◆ **Request 1**
Answer these questions from the sermon:
(a) What word does it say seems to be the word of the year?
(b) In its account of Hannukah, for how many days did the oil burn the lights?
(c) What does it give as the reason Mary and Joseph had to make their journey?
◆ **Request 2**
Reproduce word for word the part of the sermon starting with "God pitches God's" and going on through "a better place.".

◆ **Document section**
========

Wednesday, December 28, 2011

God pitches God's tent

Christmas Eve 2011
Isaiah 9:2-7; Psalm 96
Titus 2:11-14; Luke 2:1-20

“Occupy” seems to be the word of the year. Starting with the uprisings of the “Arab spring,” protests seemed to bubble up the world over – protests against dictators, against income inequality, against debt, against corporate greed and against leaders who seemed to do nothing about those things. It is hard to know what will come of this movement, or even it if is a movement. It is hard even to know what all these occupiers had in common – other than a determined and at times joyful hope that the world, as bad as it is, could be a better place.

Hannukah and Christmas have nothing to do with each other, in terms of the origins of each festival in our respective religions traditions. It’s not like Easter and Passover – Jesus was in Jerusalem to celebrate the Passover when he went to face his death. Christmas, or the observance of Jesus’ birth, was not celebrated on any fixed day until the church came to inhabit the boundaries of the old Roman Empire. There was always some confusion between the return of the sun, the rise of the sun – “SUN” – god and the birth of the son – SON” – of God, and the church just kind of went with that confusion. As Christianity spread north it made sense to use the existing festivities around the solstice and the return of the sun, a powerful sign of hope in the dark and cold and want of winter. Christmas became a sign of resistance to an oppressive darkness in hopes of a brighter spring.
That is where we begin to see the theological connection between Hannukah and Christmas. Hannukah is a festival of resistance and of light. When Jewish militants finally overthrew the Hellenized occupiers of the Temple – who had defiled it with altars to pagan gods -- they cleansed the Temple and found enough oil to burn the candles for one day. God blessed the miracle of this new occupation, and these righteous Jewish occupiers, by giving them enough oil to burn the lights for eight days. As Judaism spread north throughout Europe, this Hannukah celebration of the triumph God’s righteous ones over their political and religious oppressors also became a sign of hope in a dark and cold world.

Enveloped as Christmas is by thousands of years of traditions, it is easy to forget its simple, yet revolutionary origins. God in all of God’s divine majesty chose to come to earth, to occupy, as it were, the body of one poor peasant woman long enough for her to give birth to a child. This little boy, this Jesus, is Emmanuel, God with us. God dwelling with us. God pitching God’s tent, as it were, in the Zuchotti Park of a barn in the back of an inn in Bethlehem. We forget that the reason that Mary and Joseph had to make this difficult journey in the first place was because of the political and military occupation of Palestine by the Roman Empire, and its arbitrary rules that all should be enrolled, so that all could be taxed.

========

◆ **Data records**
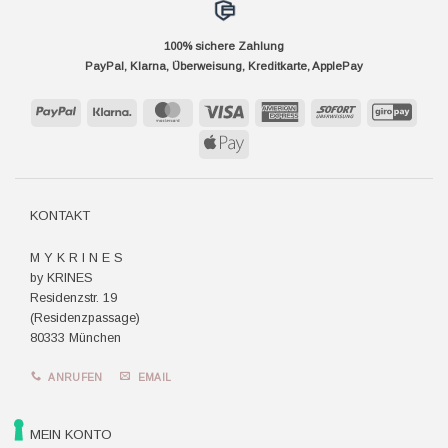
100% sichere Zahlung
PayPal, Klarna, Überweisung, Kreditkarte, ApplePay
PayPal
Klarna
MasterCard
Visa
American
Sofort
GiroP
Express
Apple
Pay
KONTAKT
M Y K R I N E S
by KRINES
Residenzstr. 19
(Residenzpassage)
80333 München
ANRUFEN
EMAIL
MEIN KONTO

========

◆ **Worked solution 1**
(a) "Occupy."
(b) Eight days.
(c) The political and military occupation of Palestine by the Roman Empire, and its arbitrary rules that all should be enrolled so that all could be taxed.

◆ **Worked solution 2**
God pitches God's tent

Christmas Eve 2011
Isaiah 9:2-7; Psalm 96
Titus 2:11-14; Luke 2:1-20

“Occupy” seems to be the word of the year. Starting with the uprisings of the “Arab spring,” protests seemed to bubble up the world over – protests against dictators, against income inequality, against debt, against corporate greed and against leaders who seemed to do nothing about those things. It is hard to know what will come of this movement, or even it if is a movement. It is hard even to know what all these occupiers had in common – other than a determined and at times joyful hope that the world, as bad as it is, could be a better place.